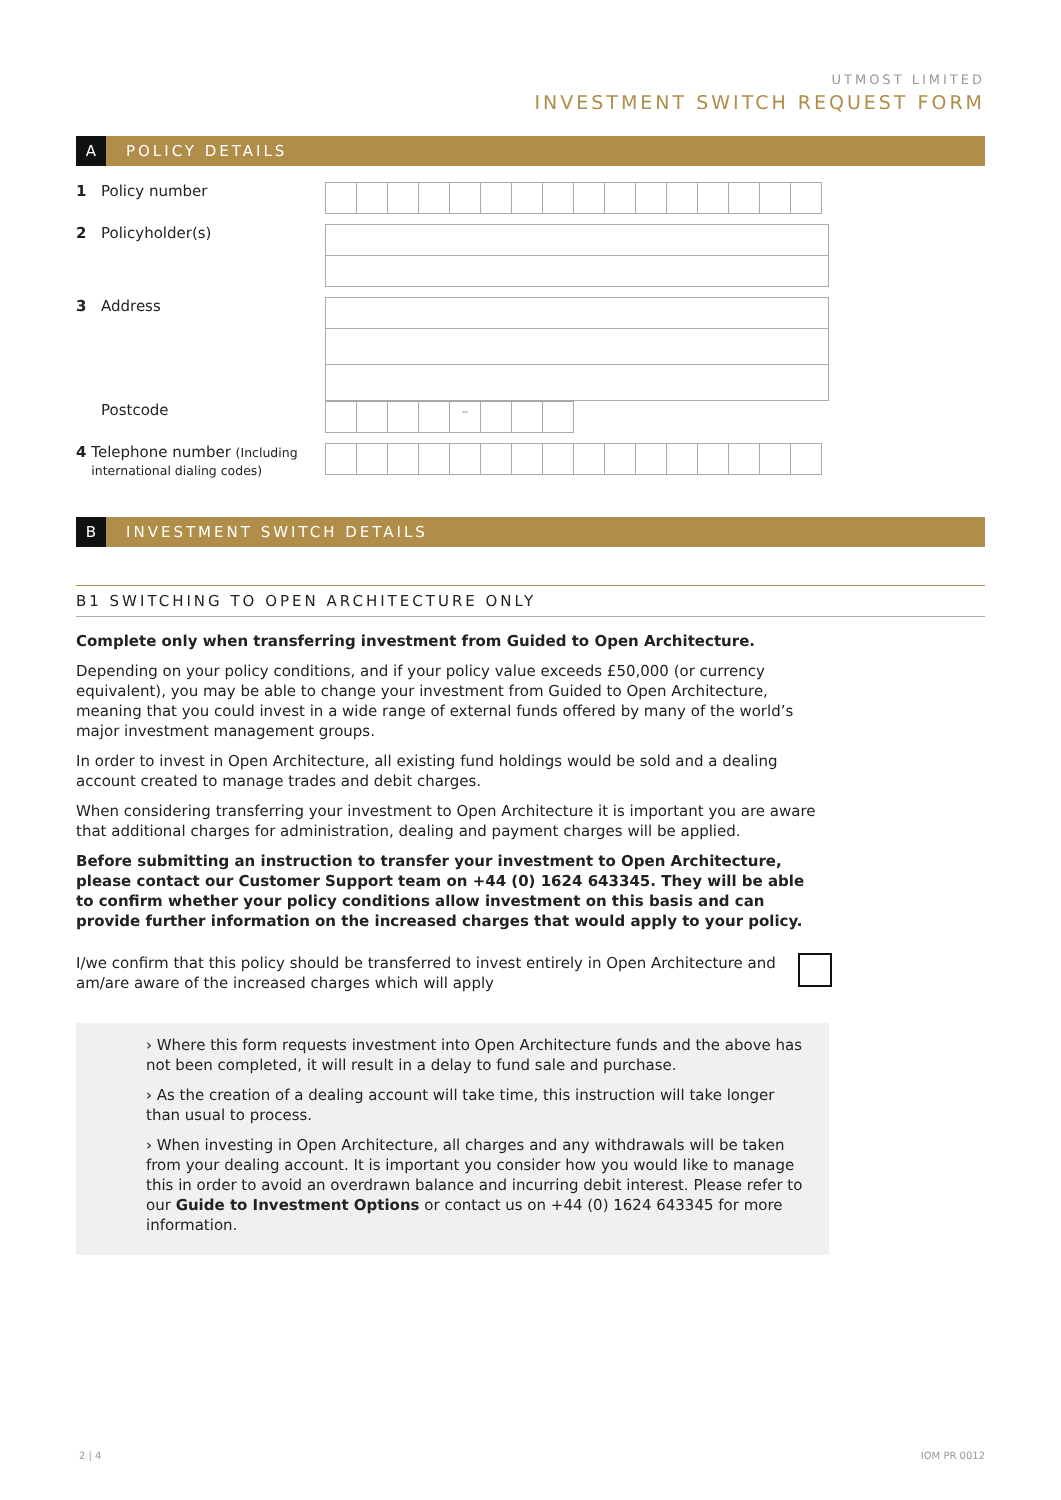UTMOST LIMITED
INVESTMENT SWITCH REQUEST FORM
A POLICY DETAILS
1 Policy number
2 Policyholder(s)
3 Address
Postcode
–
4 Telephone number (Including international dialing codes)
B INVESTMENT SWITCH DETAILS
B1 SWITCHING TO OPEN ARCHITECTURE ONLY
Complete only when transferring investment from Guided to Open Architecture.
Depending on your policy conditions, and if your policy value exceeds £50,000 (or currency equivalent), you may be able to change your investment from Guided to Open Architecture, meaning that you could invest in a wide range of external funds offered by many of the world’s major investment management groups.
In order to invest in Open Architecture, all existing fund holdings would be sold and a dealing account created to manage trades and debit charges.
When considering transferring your investment to Open Architecture it is important you are aware that additional charges for administration, dealing and payment charges will be applied.
Before submitting an instruction to transfer your investment to Open Architecture, please contact our Customer Support team on +44 (0) 1624 643345. They will be able to confirm whether your policy conditions allow investment on this basis and can provide further information on the increased charges that would apply to your policy.
I/we confirm that this policy should be transferred to invest entirely in Open Architecture and am/are aware of the increased charges which will apply
› Where this form requests investment into Open Architecture funds and the above has not been completed, it will result in a delay to fund sale and purchase.
› As the creation of a dealing account will take time, this instruction will take longer than usual to process.
› When investing in Open Architecture, all charges and any withdrawals will be taken from your dealing account. It is important you consider how you would like to manage this in order to avoid an overdrawn balance and incurring debit interest. Please refer to our Guide to Investment Options or contact us on +44 (0) 1624 643345 for more information.
2 | 4 IOM PR 0012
------------------------
Any picture in the listing above gets left out; output the rest exactly.

• _Response below_:
UTMOST LIMITED
INVESTMENT SWITCH REQUEST FORM
A POLICY DETAILS
1 Policy number
2 Policyholder(s)
3 Address
Postcode
–
4 Telephone number (Including international dialing codes)
B INVESTMENT SWITCH DETAILS
B1 SWITCHING TO OPEN ARCHITECTURE ONLY
Complete only when transferring investment from Guided to Open Architecture.
Depending on your policy conditions, and if your policy value exceeds £50,000 (or currency equivalent), you may be able to change your investment from Guided to Open Architecture, meaning that you could invest in a wide range of external funds offered by many of the world’s major investment management groups.
In order to invest in Open Architecture, all existing fund holdings would be sold and a dealing account created to manage trades and debit charges.
When considering transferring your investment to Open Architecture it is important you are aware that additional charges for administration, dealing and payment charges will be applied.
Before submitting an instruction to transfer your investment to Open Architecture, please contact our Customer Support team on +44 (0) 1624 643345. They will be able to confirm whether your policy conditions allow investment on this basis and can provide further information on the increased charges that would apply to your policy.
I/we confirm that this policy should be transferred to invest entirely in Open Architecture and am/are aware of the increased charges which will apply
› Where this form requests investment into Open Architecture funds and the above has not been completed, it will result in a delay to fund sale and purchase.
› As the creation of a dealing account will take time, this instruction will take longer than usual to process.
› When investing in Open Architecture, all charges and any withdrawals will be taken from your dealing account. It is important you consider how you would like to manage this in order to avoid an overdrawn balance and incurring debit interest. Please refer to our Guide to Investment Options or contact us on +44 (0) 1624 643345 for more information.
2 | 4 IOM PR 0012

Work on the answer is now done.